The first openly gay Episcopalian bishop speaks to Sacramento

The Right Rev. V. Gene Robinson at Midtown’s Trinity Cathedral.

The Right Rev. V. Gene Robinson at Midtown’s Trinity Cathedral.

Photo By MALCOLM MACLACHLAN of Capitol weekly

“What about the gay thing?” I remember asking my 19-year-old missionary. “Well, you know, it’s not encouraged,” he hedged. He thought I was asking because I cared about universal human rights. I didn’t tell him that “exploring” on New Year’s Eve left me confused about my place on the Kinsey scale.

“Hate the sin, not the sinner,” my missionary said, a talking point I’d hear over and over again.

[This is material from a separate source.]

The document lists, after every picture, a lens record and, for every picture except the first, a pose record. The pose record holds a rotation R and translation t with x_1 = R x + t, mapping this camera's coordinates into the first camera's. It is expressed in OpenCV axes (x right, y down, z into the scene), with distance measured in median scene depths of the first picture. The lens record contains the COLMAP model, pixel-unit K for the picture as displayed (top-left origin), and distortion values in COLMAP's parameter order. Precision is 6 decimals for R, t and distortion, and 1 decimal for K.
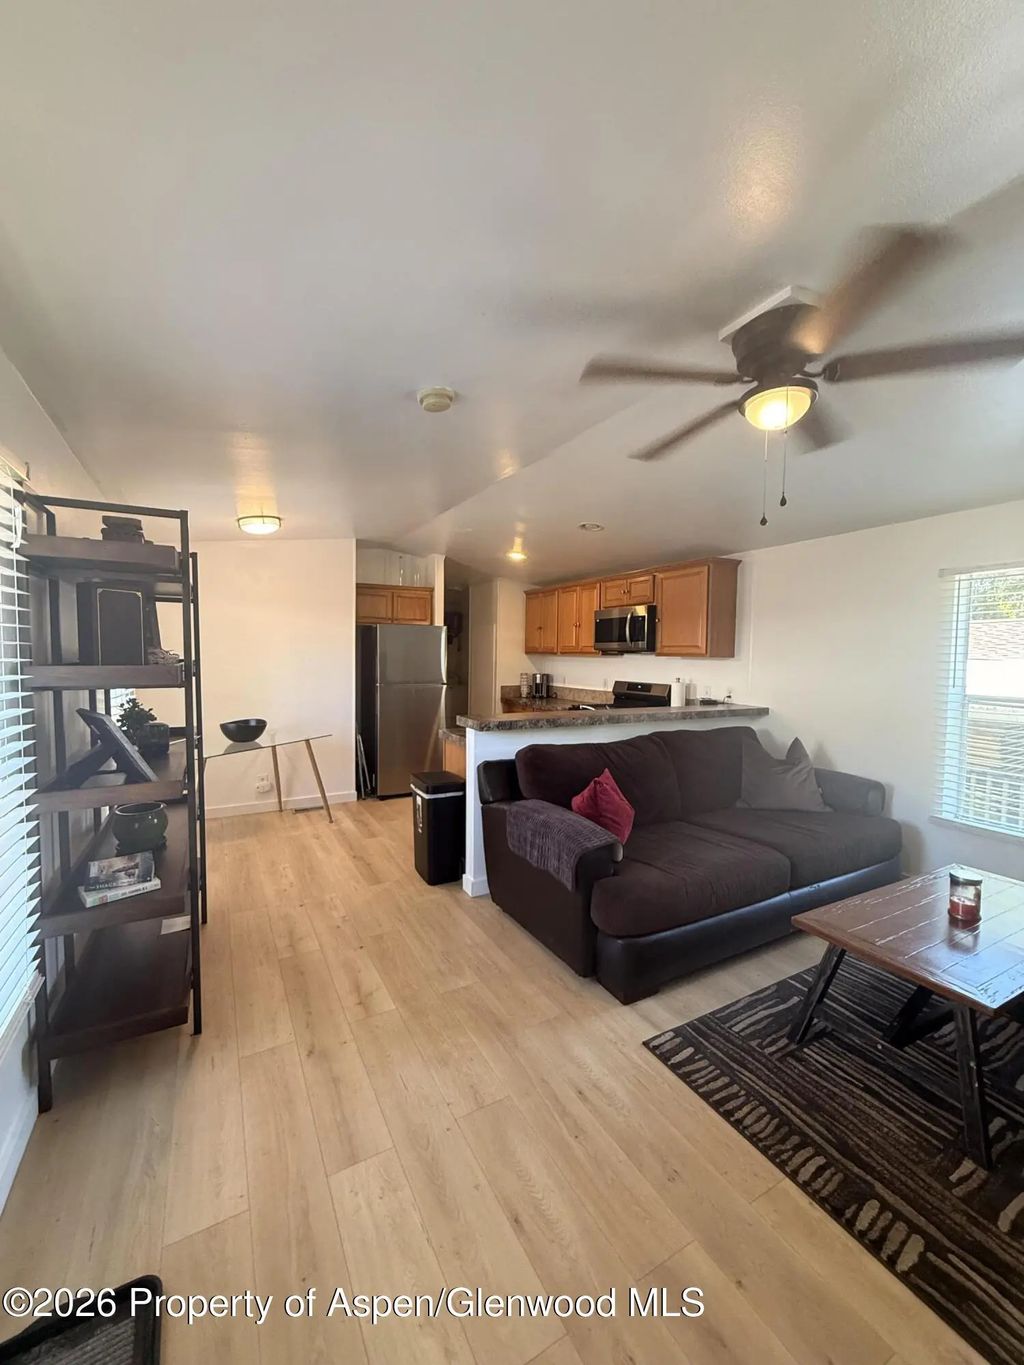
lens RADIAL K [[542.8, 0, 515.0], [0, 542.8, 682.6], [0, 0, 1]] dist [-0.003527, 0.001356]
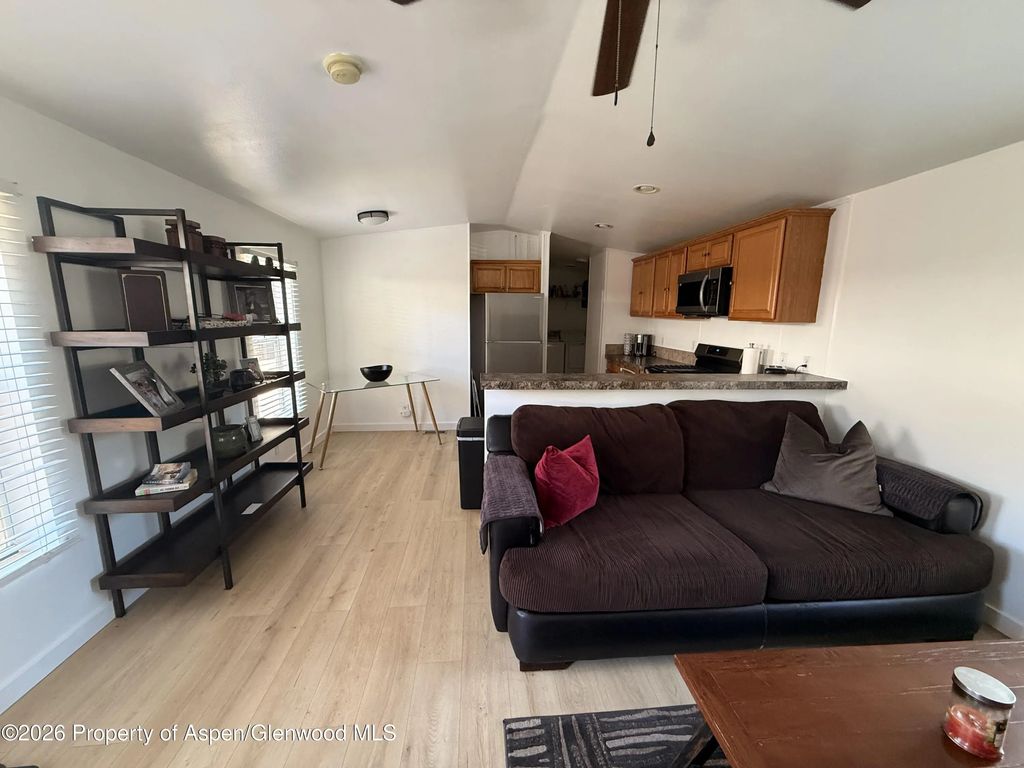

The Right Rev. V. Gene Robinson, best known for being the first openly gay Episcopalian bishop, said that people like my missionary “are only following what we taught them.” Speaking to packed pews at Midtown’s Trinity Cathedral earlier this month, Robinson explained that “people have this temptation to want to draw the line between us and them. God wants us to be only us.”

Robinson, bishop of the Diocese of New Hampshire, visited Sacramento to promote the documentary For the Bible Told Me So. But those who made it to Trinity’s afternoon Eucharist service experienced Robinson as vestment-clad preacher, masterfully blending humor with sobriety to communicate the need to take cues from the civil-rights movement and “toughen up and expect suffering.”

Robinson shared pieces of his personal history: a Kentucky childhood in a fundamentalist congregation that put on revivals every August, the hottest month of the year. Attached to the ubiquitous church fans were pictures of Jesus, blond and blue-eyed (“not looking remotely like a Jew”) and knocking at a heart-shaped door.

“I probably first knew I was gay when I found that so tacky,” Robinson joked.

Robinson offered straight-talking constructive criticism to the GLBT movement. “We want to change the world without paying a price for it,” he said, adding that people in the civil-rights movement “knew there would be dogs, tear gas, possibly death. And they did it anyway.

“The forces of evil are just so strong. We’re not going to do this work and not pay a price for it.”

Robinson’s tone was both determined and hopeful, emphasizing that struggles will end in acceptance. “There was a time when people of color and women didn’t believe that. But we know how this is gonna end. We’re only arguing over timing,” he explained.

As for those who believe that homosexuals are worse than beasts, Robinson offered assurance. “We’re all going to be in heaven together,” he said, adding with a playful smirk, “I say that partly to irritate the Archbishop of Nigeria.

“It matters less how fast we make this journey than how we treat each other along the way. The only way forward is to love one another forward.”

Robinson concluded with a simple and unswerving note of encouragement. “We must do the hard work of God’s love. God thinks we’re up to the task.” He looked out over the rows of pews, packed with bureaucrats and blue-collar workers, people in suits and people in tie-dye, all colors and sexual orientations represented. In the hushed silence, he posed one final and inevitable question: “If not us, who?”